Space and motion. What is left out? Behaviour.

Webster:
  • behave
    • = (vi) to act, function or react in a particular way
    • = to conduct oneself properly
  • behaviour
    • = anything that an organism does involving action and response to stimulation
    • = the response of an individual group or species to its environment
    • = the way in which something (as a machine) behaves
  • behavioural science
    • = a science (as psychology, sociology or anthropology) dealing with human action and seeking generalizations of man's behaviour in society.

No mention of "inorganic" behaviour, thus fluids and the weather. There is thermal dynamics, studied in or out of context, but in these self-agency or volition (voluntarism) is not implied. How come i am writing this cursory overview of knowledge in general, what are the forces to which i react, willy nilly, like a hayseed blown in the draught from a tornado?

Wizardry, that's behavioural science. I mean the science of the spheres. Whatever the size or composition of the sphere. We can't get into its innards, this beast the individual, nor can we adequately examine the forces that belabour it. So we invent a machine, pretend it is an admissible model and go from there. A timepiece, an analytic engine, an artificial intelligence. Laudable studies. Rationalizations.

Webster:
  • behaviourism
    • = a doctrine holding that the proper concern of psychology is the objective evidence of behaviour and that consciousness and mind cannot be meaningfully defined or studied

Yet a conscious mind meaningfully decided that it couldn't rule on itself. How on earth did it get up in the morning and eat its egg, boiled soft? By watching itself perform the act? Or its begetter? If you can't get into its head, ignore its role. The every judgment of an action or force is an inference, in psychology, that is, a guess, educated or uneducated.

What has the object to say for itself? Baa or bah?

How to get into the guts of a system and interpret what goes on. An artificial intelligence simulating what is known from observation. This rational mind of ours, letting consciousness and mind, that irrational part, go pick daisies if it wants. Indulge its poetic fantasies. Though this irrational part belongs. Sharing more than a close and intimate relationship.
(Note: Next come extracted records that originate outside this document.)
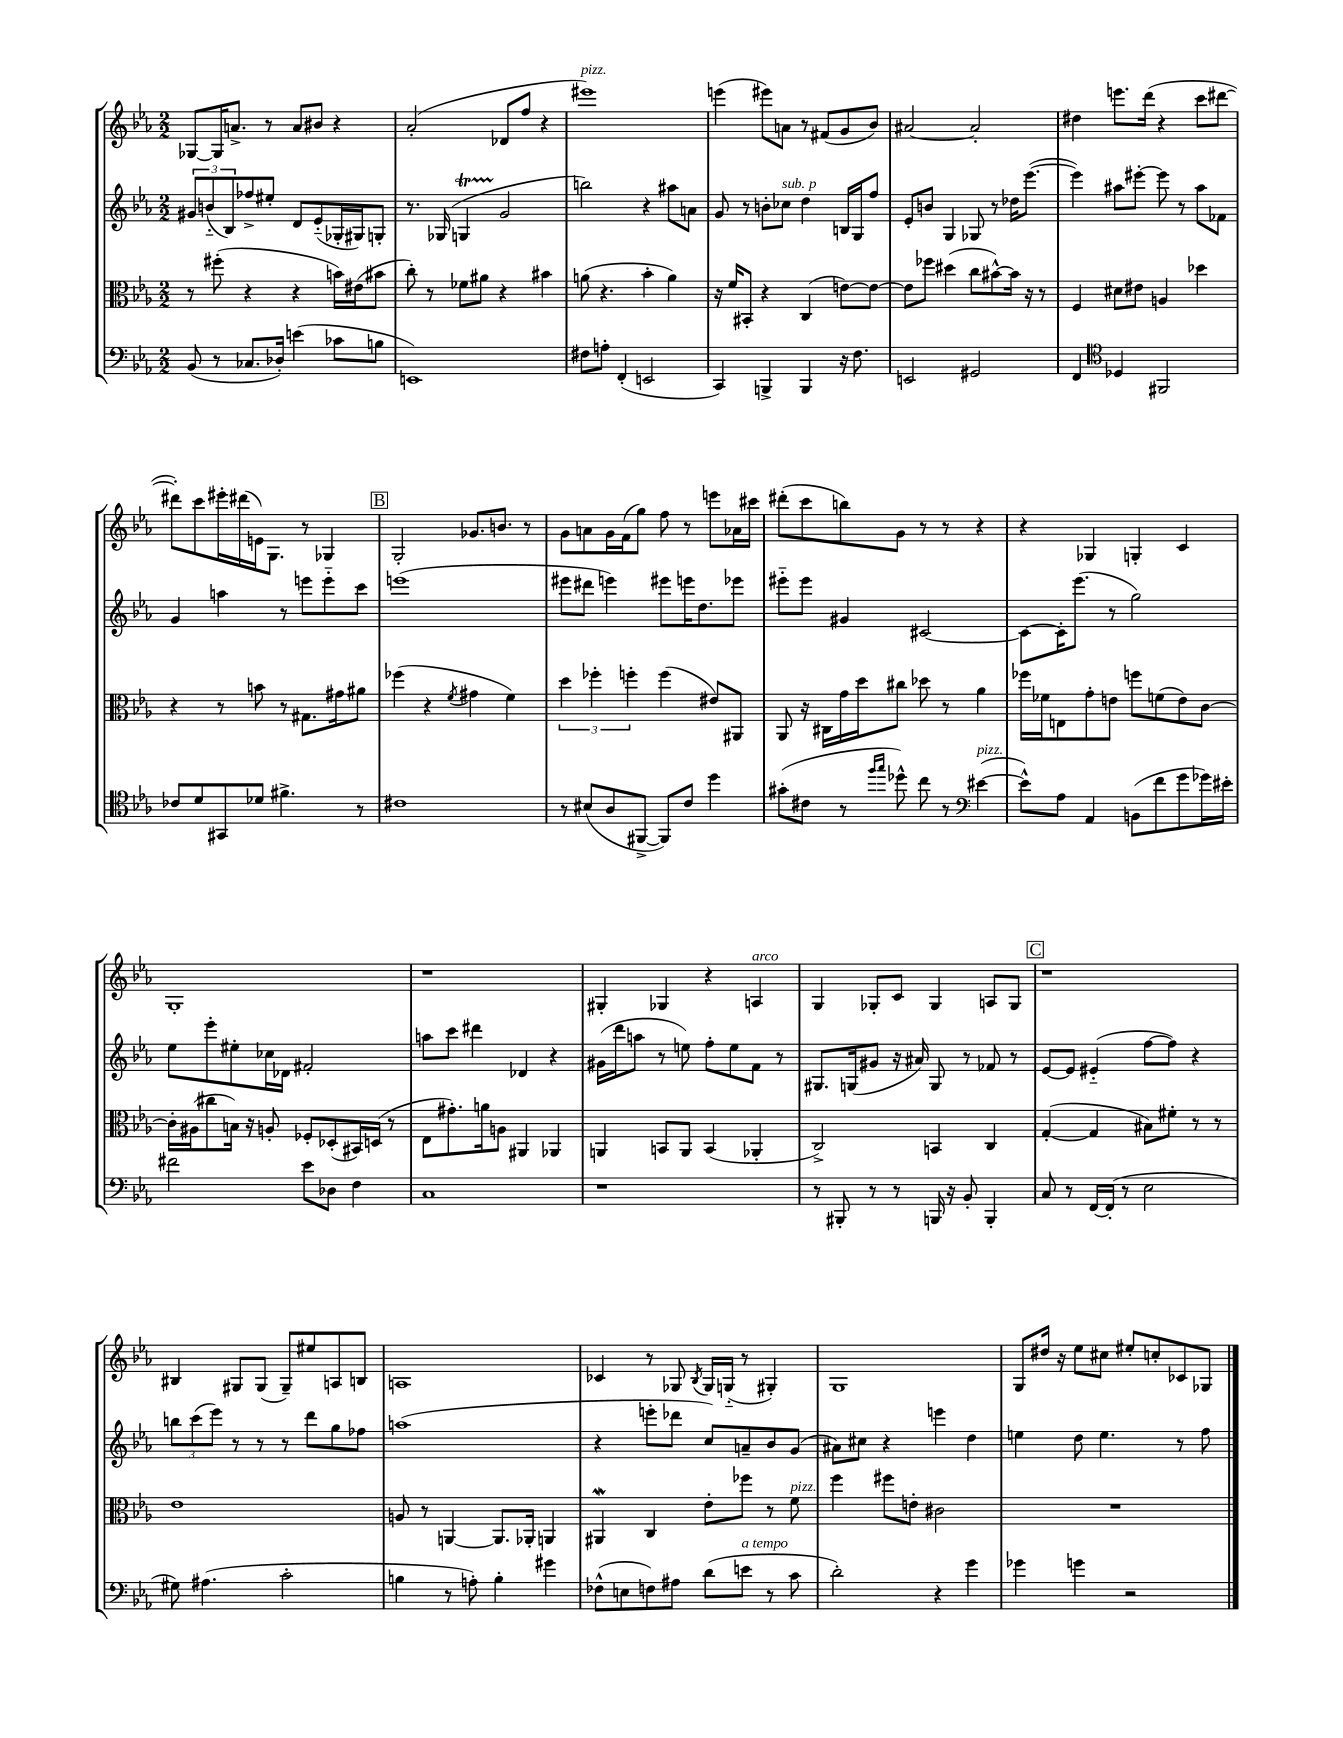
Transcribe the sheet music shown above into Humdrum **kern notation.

**kern	**kern	**kern	**kern
*part4	*part3	*part2	*part1
*staff4	*staff3	*staff2	*staff1
*clefF4	*clefC3	*clefG2	*clefG2
*k[b-e-a-]	*k[b-e-a-]	*k[b-e-a-]	*k[b-e-a-]
*M2/2	*M2/2	*M2/2	*M2/2
=6	=6	=6	=6
(8BB-/	8r	12g#X/L	[8G-X/L
.	.	(12bn/	.
8r	(8ff#X'\	.	16G-/K]
.	.	12B-/)	.
.	.	.	8.an^/J
8.C-X/L	4r	8ff-X^/	.
.	.	8ee#X'/J	8r
16D-X'/Jk)	.	.	.
(4en\	4r	8d/L	8a/L
.	.	(8e-/	8b#X/J
8c-X\L	16bn\LL)	16G-X'/L	4r
.	(16e#X\J	16G#X/J)	.
8Bn\J	8b#X\J	8Gn'/J	.
=7	=7	=7	=7
1EEn)	8cc'\)	8.r	(2a-'/
.	8r	.	.
.	.	(16G-X/	.
.	8f-X\L	4Gnt/	.
.	8a#X\J	.	.
.	4r	2g/	8d-X/L
.	.	.	8ff/J
.	4b#X\	.	4r
=8	=8	=8	=8
!	!	!	!LO:TX:a:i:t=pizz.
8F#X\L	(8an\	2bbn\)	1eee#X)
8An'\J	4.r	.	.
(4FF'/	.	.	.
2EEn/	4b-'\	4r	.
.	4a\)	8aa#X\L	.
.	.	8an\J	.
=9	=9	=9	=9
4CC/)	16r	8g/	(4eeen\
.	16f/KL	.	.
.	8BB#X'/J	8r	.
4BBBn^/	4r	8bn'\L	8eee#X\L)
!	!	!LO:TX:a:i:t=sub. p	!
.	.	8cc-X\J	8an\J
4BBB/	(4C/	4dd\	8r
.	.	.	(8f#X/L
16r	[8en\L)	16Bn/LL	8g/
8.F\	.	16G/J	.
.	8e\J_	8ff/J	8b-/J)
=10	=10	=10	=10
2EEn/	8e\L]	8e-'/L	[2a#X/
.	8ff-X\J	8bn/J	.
.	(4dd#X\	4G/	.
2GG#X/	8cc\L	8G-X/	2a#'/]
.	[8b#X^^\)	8r	.
.	16b#\Jk]	16dd-X\KL	.
.	16r	([8.eee-\J	.
.	8r	.	.
=11	=11	=11	=11
4FF/	4F/	4eee-\])	4dd#X\
*clefC4	*	*	*
4D-X/	8d#X\L	8aa#X\L	8.eeen\L
.	8e#X\J	[8eee#X'\J	.
.	.	.	(16ddd\Jk
2FF#X/	4An/	8eee#\]	4r
.	.	8r	.
.	4dd-X\	8aa#\L	8ccc\L
.	.	8f-X\J	[8ddd#X\J
!!LO:LB:g=z
=12	=12	=12	=12
8c-X/L	4r	4g/	8ddd#X'\L])
8d/	.	.	8ccc\
8GG#X/	8r	4aan\	16eee#X'\L
.	.	.	(16ddd#X\
8d-X/J	8bn\	.	16en\J)
.	.	.	8.G\J
4.f#X^\	8r	8r	.
.	8.G#X\L	8eeen\L	8r
.	.	8eee\	4G-X/
.	16g#X\k	.	.
8r	8a#X\J	8ccc\J	.
!!LO:REH:place=s1:t=B
=13	=13	=13	=13
1c#X	(4ff-X\	(1eeen	2G'/
.	4r	.	.
.	8qf/	.	.
.	4g#X\	.	8.g-X/L
.	.	.	8.bn/J
.	4f\)	.	.
.	.	.	8r
=14	=14	=14	=14
8r	6dd\	8eee#X\L	8g\L
(8B#X/L	.	8ddd#X\J	8an\
.	6ff-X'\	.	.
8A-/	.	4eeen\)	16g\L
.	.	.	(16f\J
.	6ffn'\	.	.
[8FF#X^/J	.	.	8gg\J)
8FF#/L])	(4ff\	8eee#X\L	8ff\
8c/J	.	16eeen\K	8r
.	.	8.dd\	.
4dd\	8e#X/L)	.	8eeen\L
.	8AA#X/J	8eee-X\J	16a-X\L
.	.	.	16ccc#X\JJ
=15	=15	=15	=15
(8g#X'\L	8AA-/	8eee#X\L	(8ddd#X'\L
8c#X\J	16r	8eee#\J	8ccc\
.	16C#X\LL	.	.
8r	16g\	4g#X/	8bbn\)
.	16dd\J	.	.
16qqff/LL	.	.	.
16qqgg/JJ	.	.	.
8dd-X^^\)	8cc#X\J	.	8g\J
8cc\	8dd-X\	[2c#X/	8r
8r	8r	.	8r
*clefF4	*	*	*
!LO:TX:a:i:t=pizz.	!	!	!
([4e#X\	4a-\	.	4r
=16	=16	=16	=16
8e#^^\L])	16ff-X\LL	8c#\L_	4r
.	16f-X\J	.	.
8A-\J	8En\	16c#'\K]	.
.	.	(8.eee-\J	.
4AA-/	8g'\	.	4G-X/
.	8en\J	8r	.
(8BBn\L	8ffn\L	2gg\)	4Gn'/
8f\	(8fn\	.	.
8g\	8e\)	.	4c/
16g-X\L)	[8c\J	.	.
16e#X'\JJ	.	.	.
!!LO:LB:g=z
=17	=17	=17	=17
2f#X\	16c'\LL]	8ee-\L	1G'
.	(16A#X\J	.	.
.	8cc#X\	8eee-'\	.
.	16Bn\Jk)	8ee#X'\	.
.	16r	.	.
.	8An'/	16cc-X\L	.
.	.	16d-X\JJ	.
8e-\L	8F-X'/L	2f#X'/	.
8D-X\J	(8D-X'/	.	.
4F\	16BB#X/L)	.	.
.	(16Dn/JJ	.	.
.	8r	.	.
=18	=18	=18	=18
1C	8E-\L	8aan\L	1r
.	8.g#X'\)	8ccc\J	.
.	.	4ddd#X\	.
.	16an\k	.	.
.	8An\J	.	.
.	4AA#X/	4d-X/	.
.	4AA-X/	4r	.
=19	=19	=19	=19
1r	4AAn/	(16g#X\LL	4G#X'/
.	.	16ddd\J	.
.	.	8aan\J	.
.	8BBn/L	8r	4G-X/
.	8AA/J	8een\)	.
.	(4BB/	8ff'\L	4r
.	.	8ee\	.
!	!	!	!LO:TX:a:i:t=arco
.	4AA-X'/	8f\J	4An/
.	.	8r	.
=20	=20	=20	=20
8r	2C^/)	8.G#X/L	4G/
8BBB#X'/	.	.	.
.	.	(16Gn/k	.
8r	.	8g#X/J	8G-X'/L
8r	.	16r	8c/J
.	.	16a#X/)	.
16BBBn/	4BBn/	8G/	4G-/
16r	.	.	.
8BB-'/	.	8r	.
4BBB'/	4C/	8f-X/	8An/L
.	.	8r	8G-/J
!!LO:REH:place=s1:t=C
=21	=21	=21	=21
8C/	([4G'/	[8e-/L	1r
8r	.	8e-/J]	.
[16FF/LL	4G/]	(4e#X/	.
(16FF'/JJ]	.	.	.
8r	.	.	.
2E-\	8B#X\L)	[8ff\L	.
.	8f#X'\J	8ff\J])	.
.	8r	4r	.
.	8r	.	.
!!LO:LB:g=z
=22	=22	=22	=22
8G#X\)	1e-	12bbn\L	4B#X/
.	.	(12ccc\	.
(4.A#X\	.	.	.
.	.	12eee-\J)	.
.	.	8r	8G#X/L
.	.	8r	(8G#/J
2c'\	.	8r	8G#~/L)
.	.	8ddd\L	8ee#X/
.	.	8gg\	8An/
.	.	8ff-X\J	8Bn/J
=23	=23	=23	=23
4Bn\	8An/	(1aan	1An
.	8r	.	.
8r	[4AAn/	.	.
8An'\)	.	.	.
4B'\	8.AA/L]	.	.
.	16AA-X'/Jk	.	.
4g#X\	4AAn/	.	.
=24	=24	=24	=24
(8F-X^^\L	4AA#XW/	4r	4c-X/
8En\	.	.	.
8Fn\)	4C/	8eeen'\L	8r
8A#X\J	.	8ddd-X\J	8G-X/
.	.	.	8qB-/
(8d\L	8e-'\L	8cc/L)	16G-/LL
.	.	.	(16Gn/JJ
!LO:TX:a:i:t=a tempo	!	!	!
8en\J	8ff-X\J	8an~/	8r
8r	8r	8b-/	4G#X'/)
!	!LO:TX:a:i:t=pizz.	!	!
8c\	8f\	(8g/J	.
=25	=25	=25	=25
2d'\)	4ff\	8a#X\L)	1G
.	.	8cc#X\J	.
.	8ff#X\L	4r	.
.	8en'\J	.	.
4r	2c#X\	4eeen\	.
4g\	.	4dd\	.
=26	=26	=26	=26
4g-X\	1r	4een\	8G/L
.	.	.	16dd#X/Jk
.	.	.	16r
4gn\	.	8dd\	8ee-\L
.	.	4.ee\	8cc#X\J
2r	.	.	8ee#X'/L
.	.	.	8ccn'/
.	.	8r	8c-X/
.	.	8ff\	8G-X/J
==	==	==	==
*-	*-	*-	*-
I can't suggest that nature has a mind and consciousness of its own. Wouldn't be Duns Scotian, would it? But i can wonder [pun]. Speculation is one thing, belief is another. I believe in tangents and triangulation. Purely by intuition. How did any original belief get known? By intuition. That which cannot be meaningfully defined. We can study it and glimpse the mechanism involved. Though an intuitive jump is stepless, when we retrace the steps of a successful intuition we mark its passage. Retracing the steps or building the bridge, inductions and deductions fortified by inference, connecting them meaningfully. Tangents and triangles propagating fields, universalizing knowledge through intuitions, proportions balanced and judged in the imagination, proved in retrospect. A slice of life provides the intuition. Reason lays the groundwork when the objective has been reached. The objective is a vision, the details lacking details, but discovering the unknown is not a matter of laying bricks. And we aren't niches in the structure of the environment. We inherit it. We belong, irrationally, sharing more than a close and intimate relationship. It is us, too.